Monsieur le président, monsieur le ministre, madame la secrétaire d’État, monsieur le rapporteur, chers collègues
Ces derniers mois, les taxis se sont mobilisés, en France comme dans plusieurs villes d’Europe, pour protester contre la concurrence croissante et déloyale des véhicules de tourisme avec chauffeur et les pratiques de la société californienne Uber, filiale de Google. En France, le ver est dans le fruit depuis la loi Novelli du 22 juillet 2009 qui a rebaptisé les véhicules de grande remise « véhicules de tourisme avec chauffeur » ou VTC, et ouvert à ces derniers la possibilité d’intervenir librement sur l’ensemble du marché de la réservation préalable.
Avant cette loi, les taxis détenaient de fait le quasi-monopole des activités de transport léger de personnes. Il existait concurremment des véhicules dits de « petite remise » ou de « grande remise », mais ceux-ci se positionnaient sur des marchés restreints, comme le haut de gamme ou les longs trajets, parfois même le transport des enfants handicapés.

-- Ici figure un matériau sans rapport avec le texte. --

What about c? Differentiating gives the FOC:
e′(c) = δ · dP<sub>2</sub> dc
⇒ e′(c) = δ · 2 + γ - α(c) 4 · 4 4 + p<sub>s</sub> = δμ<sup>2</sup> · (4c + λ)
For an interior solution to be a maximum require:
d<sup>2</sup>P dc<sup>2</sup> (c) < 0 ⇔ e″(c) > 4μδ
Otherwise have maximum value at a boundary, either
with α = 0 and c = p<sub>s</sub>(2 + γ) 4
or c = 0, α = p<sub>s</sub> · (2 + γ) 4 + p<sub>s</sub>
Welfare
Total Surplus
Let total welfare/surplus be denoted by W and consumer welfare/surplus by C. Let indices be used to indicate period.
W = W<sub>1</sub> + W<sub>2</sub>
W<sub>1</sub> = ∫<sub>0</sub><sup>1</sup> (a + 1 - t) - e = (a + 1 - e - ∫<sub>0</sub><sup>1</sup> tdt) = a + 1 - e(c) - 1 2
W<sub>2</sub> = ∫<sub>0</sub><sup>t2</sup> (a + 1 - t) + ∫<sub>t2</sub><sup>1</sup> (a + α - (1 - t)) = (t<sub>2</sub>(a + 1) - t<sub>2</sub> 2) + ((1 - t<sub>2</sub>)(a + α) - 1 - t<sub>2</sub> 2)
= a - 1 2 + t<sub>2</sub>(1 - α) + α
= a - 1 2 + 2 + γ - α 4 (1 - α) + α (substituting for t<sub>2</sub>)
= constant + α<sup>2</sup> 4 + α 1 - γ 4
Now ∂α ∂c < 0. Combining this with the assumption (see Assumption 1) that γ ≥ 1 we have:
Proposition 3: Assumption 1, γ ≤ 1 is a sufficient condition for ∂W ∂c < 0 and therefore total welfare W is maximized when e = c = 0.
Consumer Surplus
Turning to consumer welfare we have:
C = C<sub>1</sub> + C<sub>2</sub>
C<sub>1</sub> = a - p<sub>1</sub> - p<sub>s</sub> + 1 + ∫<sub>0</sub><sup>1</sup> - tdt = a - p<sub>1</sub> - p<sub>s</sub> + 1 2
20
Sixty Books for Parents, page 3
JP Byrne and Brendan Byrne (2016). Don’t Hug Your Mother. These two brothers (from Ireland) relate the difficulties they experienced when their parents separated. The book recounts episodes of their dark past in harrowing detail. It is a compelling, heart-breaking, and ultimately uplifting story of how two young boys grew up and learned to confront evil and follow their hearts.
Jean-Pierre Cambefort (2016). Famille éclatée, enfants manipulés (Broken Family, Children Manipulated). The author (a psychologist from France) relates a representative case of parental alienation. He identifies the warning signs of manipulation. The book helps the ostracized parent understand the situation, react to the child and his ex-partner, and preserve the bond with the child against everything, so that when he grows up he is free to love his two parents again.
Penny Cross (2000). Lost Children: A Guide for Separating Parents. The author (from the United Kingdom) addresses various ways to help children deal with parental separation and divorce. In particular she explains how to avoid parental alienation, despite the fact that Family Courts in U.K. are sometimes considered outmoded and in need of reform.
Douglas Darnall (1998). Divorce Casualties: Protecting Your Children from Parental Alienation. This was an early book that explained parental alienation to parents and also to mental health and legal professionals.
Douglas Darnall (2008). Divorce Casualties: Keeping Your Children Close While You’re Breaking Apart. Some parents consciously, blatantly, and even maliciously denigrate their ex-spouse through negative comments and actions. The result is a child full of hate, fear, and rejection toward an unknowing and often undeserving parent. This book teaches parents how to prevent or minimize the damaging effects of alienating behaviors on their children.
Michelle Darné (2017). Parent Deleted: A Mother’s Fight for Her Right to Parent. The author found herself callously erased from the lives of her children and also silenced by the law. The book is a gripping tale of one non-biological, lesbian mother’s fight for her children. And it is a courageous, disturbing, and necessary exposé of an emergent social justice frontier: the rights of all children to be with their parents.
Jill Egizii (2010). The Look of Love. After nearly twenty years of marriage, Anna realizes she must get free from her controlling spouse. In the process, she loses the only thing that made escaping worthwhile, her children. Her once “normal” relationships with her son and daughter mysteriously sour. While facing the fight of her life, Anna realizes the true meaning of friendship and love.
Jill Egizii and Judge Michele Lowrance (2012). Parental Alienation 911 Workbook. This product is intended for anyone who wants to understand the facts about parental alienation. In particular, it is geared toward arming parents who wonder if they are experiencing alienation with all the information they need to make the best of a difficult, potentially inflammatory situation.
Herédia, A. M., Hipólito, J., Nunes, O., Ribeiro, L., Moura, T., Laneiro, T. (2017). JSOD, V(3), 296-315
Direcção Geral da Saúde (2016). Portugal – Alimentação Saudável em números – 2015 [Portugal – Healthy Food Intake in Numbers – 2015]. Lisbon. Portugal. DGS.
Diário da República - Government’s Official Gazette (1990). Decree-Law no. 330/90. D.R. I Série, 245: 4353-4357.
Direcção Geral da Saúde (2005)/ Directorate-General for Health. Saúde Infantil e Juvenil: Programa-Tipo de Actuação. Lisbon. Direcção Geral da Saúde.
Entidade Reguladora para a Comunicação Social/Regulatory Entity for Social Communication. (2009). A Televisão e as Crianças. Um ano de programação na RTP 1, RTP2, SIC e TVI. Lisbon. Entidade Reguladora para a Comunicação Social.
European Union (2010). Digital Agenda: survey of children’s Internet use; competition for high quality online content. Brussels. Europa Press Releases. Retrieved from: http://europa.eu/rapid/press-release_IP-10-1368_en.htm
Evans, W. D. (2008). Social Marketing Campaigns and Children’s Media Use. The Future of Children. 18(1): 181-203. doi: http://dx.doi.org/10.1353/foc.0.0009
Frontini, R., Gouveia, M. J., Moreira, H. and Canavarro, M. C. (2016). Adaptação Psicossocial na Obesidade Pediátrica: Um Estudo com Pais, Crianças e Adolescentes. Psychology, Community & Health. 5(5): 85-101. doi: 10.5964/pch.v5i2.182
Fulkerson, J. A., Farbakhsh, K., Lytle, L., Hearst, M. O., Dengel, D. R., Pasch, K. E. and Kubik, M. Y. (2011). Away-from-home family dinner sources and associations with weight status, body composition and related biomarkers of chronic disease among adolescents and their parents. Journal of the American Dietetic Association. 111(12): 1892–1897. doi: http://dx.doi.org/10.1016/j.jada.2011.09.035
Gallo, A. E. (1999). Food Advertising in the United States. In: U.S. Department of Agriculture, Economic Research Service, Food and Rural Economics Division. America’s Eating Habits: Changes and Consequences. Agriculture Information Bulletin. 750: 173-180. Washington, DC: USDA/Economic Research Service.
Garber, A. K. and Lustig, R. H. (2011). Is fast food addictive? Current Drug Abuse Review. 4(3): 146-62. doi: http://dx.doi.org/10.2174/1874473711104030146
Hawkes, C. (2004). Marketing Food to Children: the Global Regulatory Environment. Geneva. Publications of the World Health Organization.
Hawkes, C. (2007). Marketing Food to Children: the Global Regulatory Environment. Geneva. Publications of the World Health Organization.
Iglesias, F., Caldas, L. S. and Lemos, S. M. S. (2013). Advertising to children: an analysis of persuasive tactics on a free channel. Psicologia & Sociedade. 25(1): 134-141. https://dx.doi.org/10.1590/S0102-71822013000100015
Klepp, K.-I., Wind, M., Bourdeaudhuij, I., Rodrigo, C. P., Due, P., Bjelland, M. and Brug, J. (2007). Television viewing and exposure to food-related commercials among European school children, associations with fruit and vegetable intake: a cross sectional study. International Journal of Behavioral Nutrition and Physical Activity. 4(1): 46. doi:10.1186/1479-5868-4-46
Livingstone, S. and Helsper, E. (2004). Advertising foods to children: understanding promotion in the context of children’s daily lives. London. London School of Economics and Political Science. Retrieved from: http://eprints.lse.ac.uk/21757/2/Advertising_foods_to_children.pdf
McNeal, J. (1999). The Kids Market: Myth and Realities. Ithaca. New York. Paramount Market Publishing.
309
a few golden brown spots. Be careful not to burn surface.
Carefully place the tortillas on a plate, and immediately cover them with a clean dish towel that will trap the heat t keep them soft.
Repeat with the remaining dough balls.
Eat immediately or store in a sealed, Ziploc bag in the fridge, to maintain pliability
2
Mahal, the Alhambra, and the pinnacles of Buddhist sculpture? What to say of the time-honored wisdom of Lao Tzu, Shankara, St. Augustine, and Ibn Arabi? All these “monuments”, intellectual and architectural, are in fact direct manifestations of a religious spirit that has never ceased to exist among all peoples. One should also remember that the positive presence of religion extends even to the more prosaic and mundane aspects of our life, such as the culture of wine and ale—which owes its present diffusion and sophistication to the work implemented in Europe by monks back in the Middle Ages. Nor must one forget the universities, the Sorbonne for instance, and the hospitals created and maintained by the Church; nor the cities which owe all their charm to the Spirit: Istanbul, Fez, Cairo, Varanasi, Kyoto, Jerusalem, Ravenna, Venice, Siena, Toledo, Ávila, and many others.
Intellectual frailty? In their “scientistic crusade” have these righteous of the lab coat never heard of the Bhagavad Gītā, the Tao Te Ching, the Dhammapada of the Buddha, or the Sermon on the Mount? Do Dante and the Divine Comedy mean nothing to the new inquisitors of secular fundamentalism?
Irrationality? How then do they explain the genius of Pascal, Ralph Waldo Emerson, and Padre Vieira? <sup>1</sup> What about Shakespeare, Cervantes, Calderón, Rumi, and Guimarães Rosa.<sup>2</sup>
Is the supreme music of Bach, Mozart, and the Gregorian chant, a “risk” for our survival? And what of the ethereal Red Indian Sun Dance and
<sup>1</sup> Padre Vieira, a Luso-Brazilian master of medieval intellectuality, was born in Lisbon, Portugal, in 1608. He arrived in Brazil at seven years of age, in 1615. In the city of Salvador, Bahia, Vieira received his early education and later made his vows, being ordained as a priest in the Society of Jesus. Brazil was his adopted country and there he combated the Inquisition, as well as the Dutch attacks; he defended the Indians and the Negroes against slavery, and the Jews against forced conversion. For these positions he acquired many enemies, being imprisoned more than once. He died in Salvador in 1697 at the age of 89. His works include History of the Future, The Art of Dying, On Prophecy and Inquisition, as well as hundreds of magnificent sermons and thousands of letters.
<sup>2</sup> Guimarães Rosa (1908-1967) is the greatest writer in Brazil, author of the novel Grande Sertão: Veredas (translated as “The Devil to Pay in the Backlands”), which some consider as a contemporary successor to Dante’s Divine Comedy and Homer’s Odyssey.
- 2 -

La loi de développement et de modernisation des services touristiques a permis que se développe une économie parallèle du taxi. Si la loi maintenait sur le papier une distinction claire entre taxis et VTC, les VTC doivent être réservés et n’ont ainsi pas le droit de prendre des clients dans la rue. La souplesse tarifaire et la quasi-exonération de licences ont généré une explosion de l’activité des VTC.
De 2009 à 2013, nous sommes passés de 400 licences de « grande remise » à 300 entreprises de VTC et plus de 10 000 licences. Ce succès, le secteur des VTC le doit également, bien sûr, au développement des dispositifs de géolocalisation, qui brouillent la distinction entre taxis et VTC. Cette révolution numérique a joué un rôle central dans l’essor des VTC. Elle permet en effet à des sociétés comme Uber de proposer des applications qui contournent l’obligation de réservation préalable pour privilégier une forme de maraude électronique qui concurrence directement l’activité des taxis.
Afin de mettre fin à cette concurrence déloyale et assainir le secteur, Jean-Marc Ayrault avait confié à notre rapporteur le soin de conduire une mission de concertation qui a rendu son rapport au mois d’avril dernier. La proposition de loi qui nous est soumise aujourd’hui est la traduction législative, malheureusement incomplète, des propositions formulées dans ce rapport.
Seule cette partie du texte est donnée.